---------- EXTRAIT CITÉ

Le corps de l’autre inquiète lorsque l’on voit surgir au loin la silhouette que l’on sait devoir croiser, et l’on prémédite déjà des stratégies de contournement : dévier, légèrement, de sa trajectoire, détourner, un peu, la tête, et, souvent, baisser les yeux au moment d’arriver à hauteur. Lier contact, même par ce biais, c’est déjà, pour certains, franchir la barrière qu’ils s’appliquent désormais à dresser.

Parmi les interdits qu’on intègre, celui-ci s’inscrit. S’enregistre-t-il durablement ? Que penser du réflexe de ces corps qui sursautent quand ils tombent nez à nez sur l’autre, au tournant ? Une mémoire corporelle est-elle en construction qui s’apprête à conditionner nos échanges ? Comme tout évènement, l’épidémie est une faille par laquelle une continuité est rompue. Mais c’est aussi l’amorce d’un changement dont on ne sait pas encore mesurer les effets.

--------------------

> [ÉNONCÉ 1]:
D'après le texte sur l'évitement des corps, que fait-on souvent au moment d'arriver à hauteur de la personne croisée ?
> [ÉNONCÉ 2]:
Écrivez la suite du texte sur l'évitement des corps, après sa dernière phrase.
La liste ci-dessous n'entre pas en jeu ici.

---------- DONNÉES FOURNIES

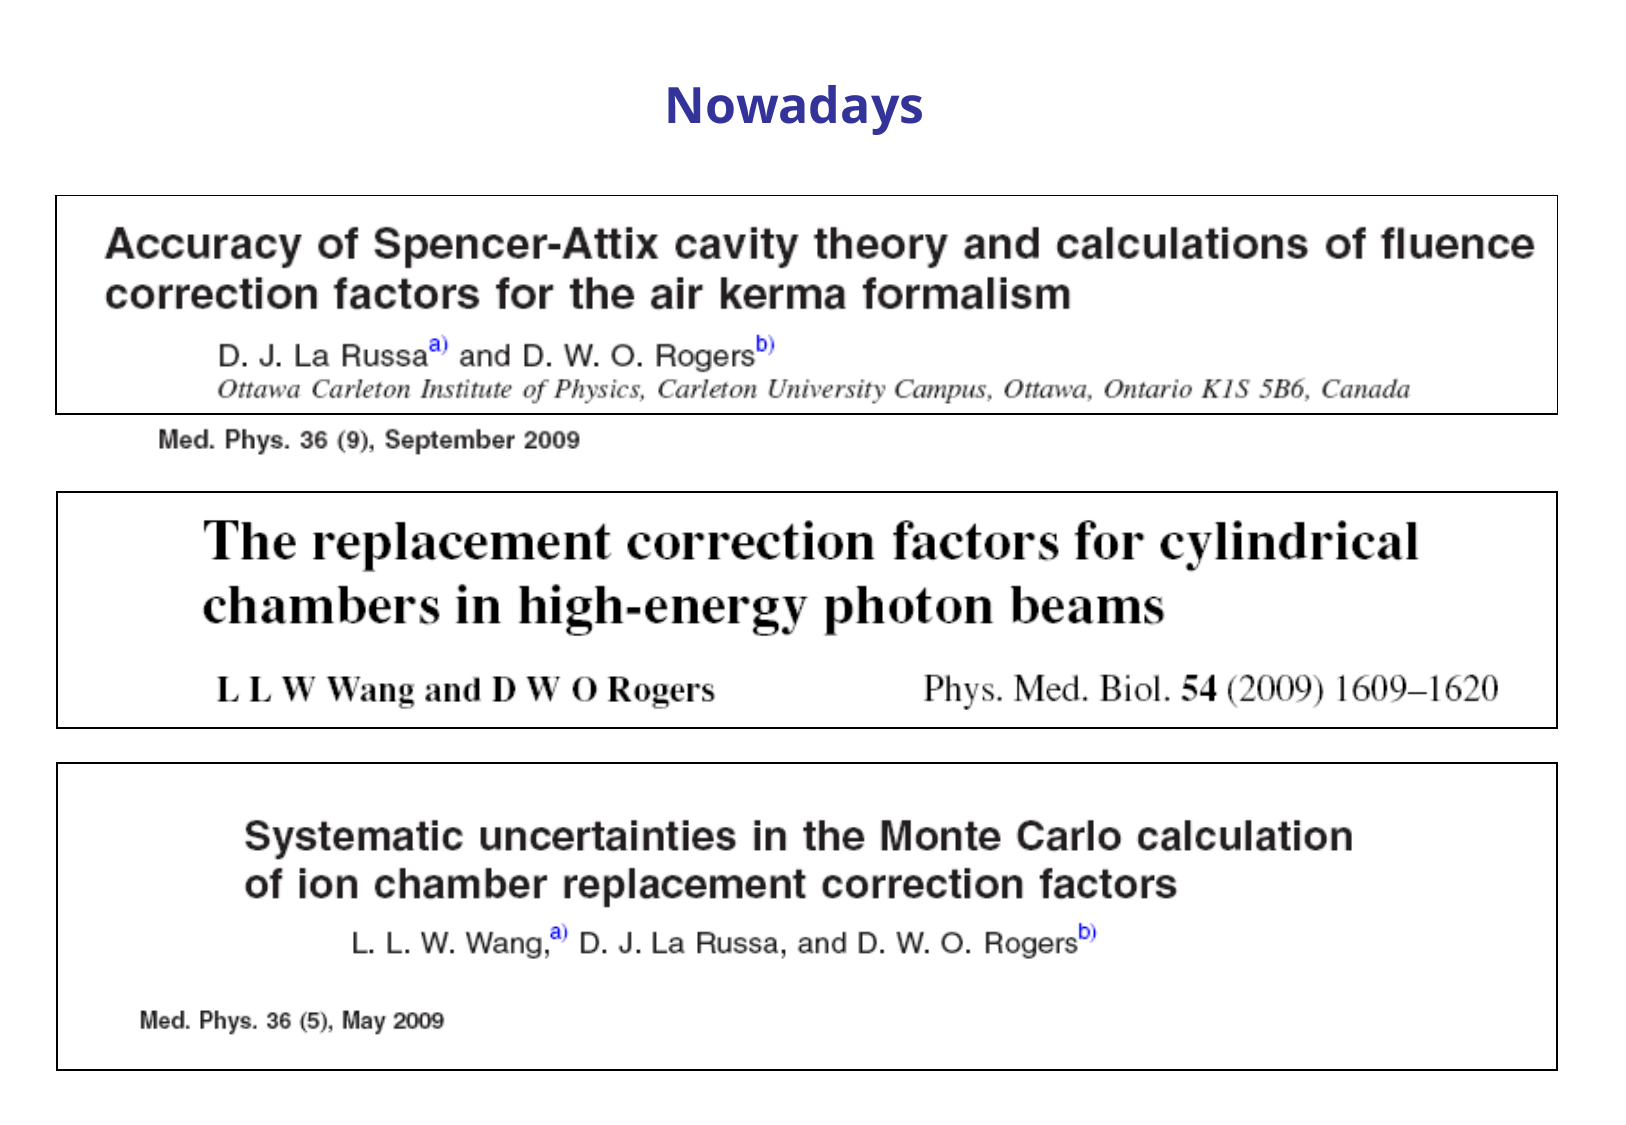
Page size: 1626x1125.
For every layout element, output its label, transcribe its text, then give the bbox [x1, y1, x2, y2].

picture [198, 794, 1384, 965]
picture [174, 503, 1522, 722]
picture [56, 196, 1557, 414]
picture [127, 1002, 455, 1047]
picture [210, 668, 724, 717]
picture [138, 418, 614, 480]
text_box Nowadays [56, 66, 1546, 142]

--------------------

> [RÉPONSE 1]:
On baisse les yeux.

> [RÉPONSE 2]:
Au marché, ce sont les mains qu’on surveille dans leurs allées et venues. Elles prennent, pèsent et emballent sous l’oeil des clients qui ne les quittent pas des yeux. Gantées, lavées, elles sont priées de ne pas dévier du circuit qui conduit la nourriture de l’étal au cabas. Quant aux bouches, elles n’entrent à découvert dans l’espace public que pour se tenir closes, et retenir autant qu’il se peut le souffle des mots.

Par chance, l’autre est encore là, dans la chair de sa voix. La voix vaut plus que jamais présence. En elle a reflué la chaleur des corps désormais hors d’étreinte. La voix s’écoute et par elle une vie d’avant s’anime dans un air rafraîchi.

Les voix résonnent et promettent la joie prochaine des retrouvailles.

Chronique des temps nouveaux

21 mars 2020

L’espace privé peut-il survivre à la disparition de l’espace public?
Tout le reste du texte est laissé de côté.